Это тем самым был сигнал и остальным, что это стоит того.
Да. Но при этом Щукин был чрезвычайно избирателен. Вот когда он перестал забрасывать такую крупную сеть и сосредоточился на французах, а потом из этих французов выбрал полдюжины людей, которых он действительно покупал, вот здесь он уже был очень последователен и целеустремлен. Правда, во-вторых, брал то, что ему нравится. И поэтому мы можем говорить вот о чем. Для русской живописи этого времени избавиться от рутины, от повествовательности, сентиментальности, провинциальности можно было только одним способом. Это очень хорошо понял Сергей Дягилев в свое время. Открыться для современного Запада. И если Сергей Дягилев вывез наших художников в широком смысле этого слова, то Сергей Щукин решил задачу Дягилева другим образом.

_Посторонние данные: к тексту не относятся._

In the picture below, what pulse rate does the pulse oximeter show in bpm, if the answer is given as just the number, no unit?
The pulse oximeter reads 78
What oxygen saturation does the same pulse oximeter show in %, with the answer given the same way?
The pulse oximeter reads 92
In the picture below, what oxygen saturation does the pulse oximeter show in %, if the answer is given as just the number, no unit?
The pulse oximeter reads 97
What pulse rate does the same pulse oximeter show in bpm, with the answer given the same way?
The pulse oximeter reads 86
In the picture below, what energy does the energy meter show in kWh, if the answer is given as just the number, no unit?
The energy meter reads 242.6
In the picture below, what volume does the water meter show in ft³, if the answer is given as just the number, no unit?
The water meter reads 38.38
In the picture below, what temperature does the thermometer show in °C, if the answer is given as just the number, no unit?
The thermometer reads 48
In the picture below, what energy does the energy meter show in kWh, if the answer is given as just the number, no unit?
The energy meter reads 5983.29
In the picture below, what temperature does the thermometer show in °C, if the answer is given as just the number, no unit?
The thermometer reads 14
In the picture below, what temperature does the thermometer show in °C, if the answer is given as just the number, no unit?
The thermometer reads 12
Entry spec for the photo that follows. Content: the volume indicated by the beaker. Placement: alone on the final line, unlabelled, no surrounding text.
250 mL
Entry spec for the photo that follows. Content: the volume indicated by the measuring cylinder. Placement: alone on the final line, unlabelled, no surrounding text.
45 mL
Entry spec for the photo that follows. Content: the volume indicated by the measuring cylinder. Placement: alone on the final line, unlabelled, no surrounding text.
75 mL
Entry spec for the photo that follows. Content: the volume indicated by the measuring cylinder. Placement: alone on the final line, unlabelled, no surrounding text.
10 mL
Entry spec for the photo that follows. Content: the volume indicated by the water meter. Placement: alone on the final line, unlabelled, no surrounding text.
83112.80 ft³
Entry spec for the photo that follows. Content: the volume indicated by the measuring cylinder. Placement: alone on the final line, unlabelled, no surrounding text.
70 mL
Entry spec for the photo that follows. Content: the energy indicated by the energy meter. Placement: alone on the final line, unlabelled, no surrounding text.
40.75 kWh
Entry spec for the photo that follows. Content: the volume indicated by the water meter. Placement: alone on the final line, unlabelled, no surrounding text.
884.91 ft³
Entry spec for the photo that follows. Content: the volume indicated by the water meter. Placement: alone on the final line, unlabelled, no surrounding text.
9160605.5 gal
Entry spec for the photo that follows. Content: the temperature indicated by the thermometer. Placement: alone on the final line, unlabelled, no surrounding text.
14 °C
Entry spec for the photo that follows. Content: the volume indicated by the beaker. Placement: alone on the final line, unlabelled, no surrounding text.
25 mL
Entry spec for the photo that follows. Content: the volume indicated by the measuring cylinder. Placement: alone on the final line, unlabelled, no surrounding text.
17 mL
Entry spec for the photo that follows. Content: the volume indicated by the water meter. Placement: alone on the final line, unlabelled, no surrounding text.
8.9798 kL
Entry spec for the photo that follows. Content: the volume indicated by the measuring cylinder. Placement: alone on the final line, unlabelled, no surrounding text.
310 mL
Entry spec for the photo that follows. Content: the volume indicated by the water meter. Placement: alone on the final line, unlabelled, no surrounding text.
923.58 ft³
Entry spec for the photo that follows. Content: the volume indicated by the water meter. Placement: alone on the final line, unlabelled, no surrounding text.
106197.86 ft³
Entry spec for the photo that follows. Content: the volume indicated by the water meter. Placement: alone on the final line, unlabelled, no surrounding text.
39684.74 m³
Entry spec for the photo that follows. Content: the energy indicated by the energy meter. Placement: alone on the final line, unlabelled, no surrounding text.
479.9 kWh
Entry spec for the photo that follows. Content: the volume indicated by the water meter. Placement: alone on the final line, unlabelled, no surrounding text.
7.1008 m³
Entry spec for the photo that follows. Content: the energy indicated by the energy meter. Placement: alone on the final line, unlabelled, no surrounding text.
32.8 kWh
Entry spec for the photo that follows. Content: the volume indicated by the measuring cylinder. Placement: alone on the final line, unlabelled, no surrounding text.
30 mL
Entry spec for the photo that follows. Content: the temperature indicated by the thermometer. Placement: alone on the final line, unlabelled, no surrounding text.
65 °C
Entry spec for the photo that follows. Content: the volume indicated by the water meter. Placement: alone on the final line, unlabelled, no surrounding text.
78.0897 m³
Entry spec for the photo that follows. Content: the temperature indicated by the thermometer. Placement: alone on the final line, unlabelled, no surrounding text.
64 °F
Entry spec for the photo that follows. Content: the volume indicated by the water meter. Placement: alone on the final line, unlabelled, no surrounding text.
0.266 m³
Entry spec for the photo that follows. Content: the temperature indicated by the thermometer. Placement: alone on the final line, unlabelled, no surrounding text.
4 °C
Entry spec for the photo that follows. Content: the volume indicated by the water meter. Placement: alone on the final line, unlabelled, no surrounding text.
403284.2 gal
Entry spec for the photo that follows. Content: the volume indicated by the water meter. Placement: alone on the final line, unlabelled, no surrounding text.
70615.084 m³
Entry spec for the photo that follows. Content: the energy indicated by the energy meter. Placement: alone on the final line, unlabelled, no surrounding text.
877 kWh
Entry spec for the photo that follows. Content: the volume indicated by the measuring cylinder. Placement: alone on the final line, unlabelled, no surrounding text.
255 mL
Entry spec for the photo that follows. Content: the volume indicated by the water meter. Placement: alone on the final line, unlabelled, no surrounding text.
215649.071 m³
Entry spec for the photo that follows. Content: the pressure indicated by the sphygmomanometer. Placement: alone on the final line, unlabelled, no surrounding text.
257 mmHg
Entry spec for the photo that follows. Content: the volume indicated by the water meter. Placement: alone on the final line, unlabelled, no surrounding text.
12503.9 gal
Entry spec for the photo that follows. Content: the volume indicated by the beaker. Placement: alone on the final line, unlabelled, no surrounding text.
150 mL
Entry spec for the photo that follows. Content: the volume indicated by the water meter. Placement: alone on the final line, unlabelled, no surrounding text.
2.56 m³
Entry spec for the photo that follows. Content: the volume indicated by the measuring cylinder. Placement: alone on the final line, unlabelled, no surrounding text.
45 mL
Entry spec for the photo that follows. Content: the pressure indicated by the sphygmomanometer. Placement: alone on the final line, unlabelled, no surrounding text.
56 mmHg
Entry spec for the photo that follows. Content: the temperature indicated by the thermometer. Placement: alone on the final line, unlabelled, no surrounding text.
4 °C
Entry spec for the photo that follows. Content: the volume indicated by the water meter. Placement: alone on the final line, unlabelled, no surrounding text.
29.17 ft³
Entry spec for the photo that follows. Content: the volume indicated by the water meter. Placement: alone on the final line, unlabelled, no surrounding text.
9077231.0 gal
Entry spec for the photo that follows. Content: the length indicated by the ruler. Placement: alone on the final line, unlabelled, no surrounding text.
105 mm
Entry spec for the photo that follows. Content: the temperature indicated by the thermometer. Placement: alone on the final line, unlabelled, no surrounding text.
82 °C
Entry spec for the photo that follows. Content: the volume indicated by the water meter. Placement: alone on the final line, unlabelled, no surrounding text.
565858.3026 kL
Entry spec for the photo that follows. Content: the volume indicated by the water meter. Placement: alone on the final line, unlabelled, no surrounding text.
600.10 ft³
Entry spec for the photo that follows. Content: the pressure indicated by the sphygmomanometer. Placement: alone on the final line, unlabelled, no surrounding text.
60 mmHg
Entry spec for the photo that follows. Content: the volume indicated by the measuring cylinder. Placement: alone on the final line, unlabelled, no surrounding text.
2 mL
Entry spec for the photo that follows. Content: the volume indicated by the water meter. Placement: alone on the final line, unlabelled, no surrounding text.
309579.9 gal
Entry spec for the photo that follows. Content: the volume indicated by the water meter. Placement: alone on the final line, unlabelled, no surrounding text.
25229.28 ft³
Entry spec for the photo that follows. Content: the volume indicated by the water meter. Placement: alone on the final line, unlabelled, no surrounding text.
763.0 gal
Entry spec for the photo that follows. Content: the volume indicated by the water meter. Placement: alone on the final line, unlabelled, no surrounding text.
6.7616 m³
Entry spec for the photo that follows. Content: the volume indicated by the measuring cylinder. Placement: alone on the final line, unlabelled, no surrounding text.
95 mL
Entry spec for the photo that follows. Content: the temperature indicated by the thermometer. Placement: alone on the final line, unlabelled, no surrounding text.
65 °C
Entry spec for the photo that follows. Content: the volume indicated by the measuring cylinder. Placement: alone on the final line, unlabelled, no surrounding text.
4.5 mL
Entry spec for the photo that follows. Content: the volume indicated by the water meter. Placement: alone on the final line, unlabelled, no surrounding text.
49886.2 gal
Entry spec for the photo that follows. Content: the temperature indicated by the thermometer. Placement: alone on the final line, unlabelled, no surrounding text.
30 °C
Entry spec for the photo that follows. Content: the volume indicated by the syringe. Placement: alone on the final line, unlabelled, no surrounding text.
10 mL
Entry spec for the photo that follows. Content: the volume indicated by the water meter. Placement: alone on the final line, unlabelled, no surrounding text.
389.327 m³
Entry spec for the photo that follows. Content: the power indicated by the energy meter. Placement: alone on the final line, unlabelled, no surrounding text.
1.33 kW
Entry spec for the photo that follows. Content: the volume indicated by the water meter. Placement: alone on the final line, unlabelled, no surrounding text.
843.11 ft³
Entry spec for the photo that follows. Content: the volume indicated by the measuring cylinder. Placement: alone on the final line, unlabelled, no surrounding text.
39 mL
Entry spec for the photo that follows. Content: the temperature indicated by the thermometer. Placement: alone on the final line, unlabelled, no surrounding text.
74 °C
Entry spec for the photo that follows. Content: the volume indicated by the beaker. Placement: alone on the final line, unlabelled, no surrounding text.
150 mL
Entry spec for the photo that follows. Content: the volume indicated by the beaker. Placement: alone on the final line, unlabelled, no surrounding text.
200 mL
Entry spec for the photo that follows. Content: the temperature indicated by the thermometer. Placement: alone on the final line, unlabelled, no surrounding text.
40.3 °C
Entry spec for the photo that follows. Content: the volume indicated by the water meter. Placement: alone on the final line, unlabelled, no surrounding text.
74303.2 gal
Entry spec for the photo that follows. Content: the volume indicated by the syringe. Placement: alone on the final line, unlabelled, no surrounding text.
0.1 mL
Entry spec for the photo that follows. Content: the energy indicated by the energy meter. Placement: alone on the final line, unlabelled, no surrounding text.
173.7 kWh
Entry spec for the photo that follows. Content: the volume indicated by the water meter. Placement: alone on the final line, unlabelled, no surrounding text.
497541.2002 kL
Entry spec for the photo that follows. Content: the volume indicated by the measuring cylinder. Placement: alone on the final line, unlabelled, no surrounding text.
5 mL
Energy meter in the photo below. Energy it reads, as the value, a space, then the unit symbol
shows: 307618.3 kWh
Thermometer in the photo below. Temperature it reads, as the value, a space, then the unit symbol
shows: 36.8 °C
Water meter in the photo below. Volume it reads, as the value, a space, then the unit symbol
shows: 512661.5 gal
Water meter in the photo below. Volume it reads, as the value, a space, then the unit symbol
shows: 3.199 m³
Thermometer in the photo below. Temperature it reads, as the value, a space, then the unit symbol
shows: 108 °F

Он привез современных французов. И вот здесь очень интересная штука получается, потому что действительно, в отличие от Морозова, Щукин очень гостеприимно открывал двери своего дома. С 1908 года туда мог по выходным прийти уже каждый, и Щукин, или кто-то другой вел экскурсии по этой галерее. Перед революцией галерея уже вошла в достопримечательности Москвы. О ней уже много страниц в путеводителях говорилось. Но еще до того, как собрание превратилось по факту в общественный музей, Сергей Иванович привечал там молодых художников. Это Ларионов, безусловно, мог там пастись просто. И ясное дело, что его профессора в Училище живописи, ваяния и зодчества очень нервничали. И я уж не знаю, насколько это подтверждающийся факт. Но якобы среди профессоров будировалась тема – не запретить ли студентам ходить к Щукину. Потому что после очередного посещения на выставке студенческих работ появлялись зеленые носы, синие волосы, ну и прочие безобразия.
Плюс ревность.
Плюс, конечно, ревность. И конечно, то, что наша молодежь, будущий «Бубновый валет», «Ослиный хвост», Малевич и другие, видели на стенах у Щукина, запоминалось им на всю жизнь. Малевич посвятил чуть ли не поэтические строки автопортрету Сезанна и щукинской коллекции. Бурлюк на самом деле написал стихотворение в прозе про Руанский собор. Когда он пытался описать, что такое фактура в живописи. Но тут важно вот еще что. Дело в том, что Сергей Иванович покупал вещи, которые шокировали его соотечественников, современников и людей его класса, не для того, чтобы вложить деньги. Это, в общем, была обычная тема на Западе. Мы покупаем, инвестируя. А Сергею Ивановичу это просто нравилось. Поэтому, когда его противники, их было достаточно, но они помалкивали, потому что все-таки это глава супервлиятельного клана, и как бы сейчас сказали, в паблике о нем плохо говорить не надо. А вот за спиной, конечно. И есть замечательный анекдот, который рассказывали про самого Щукина, мол, Щукин показывает картину Гогена и говорит со свойственным ему заиканием: «С-сумасшедший писал – с-сумасшедший купил». Дело было не в том, что это спекуляция, а в том, что это некое безумие. И вот это безумие, оно в нашем авангарде отразилось. То, что покупал Щукин, было очень радикально даже по французским меркам. «Танец». Этот рубленый Пикассо. Картина, которой нет, к сожалению, на выставке из-за плохой сохранности, она не смогла приехать из Петербурга.
Картина Дерена «Шевалье Икс». Мужчина с газетой. Сначала выглядела как плоский, почти готический по формам, господин, совершенно элементарно написанный, держал в руках газету. По-настоящему приклеенную к холсту. Она свисала в наше пространство, ну, как у футуристов. Потом Дерен образумился, просто отклеил ее и написал газету маслом. Вот такие вещи покупал Щукин. То есть приходящий к нему человек видел французскую живопись наших дней как перманентную революцию. И вот этот именно радикальный выбор Щукина, он, конечно, сделал наш авангард особенно радикальным. Помимо общего контекста в консервативной стране, в консервативной среде молодежь бунтует особенно яростно. Но здесь нужно учитывать еще эту прививку щукинского образа французской живописи как революции.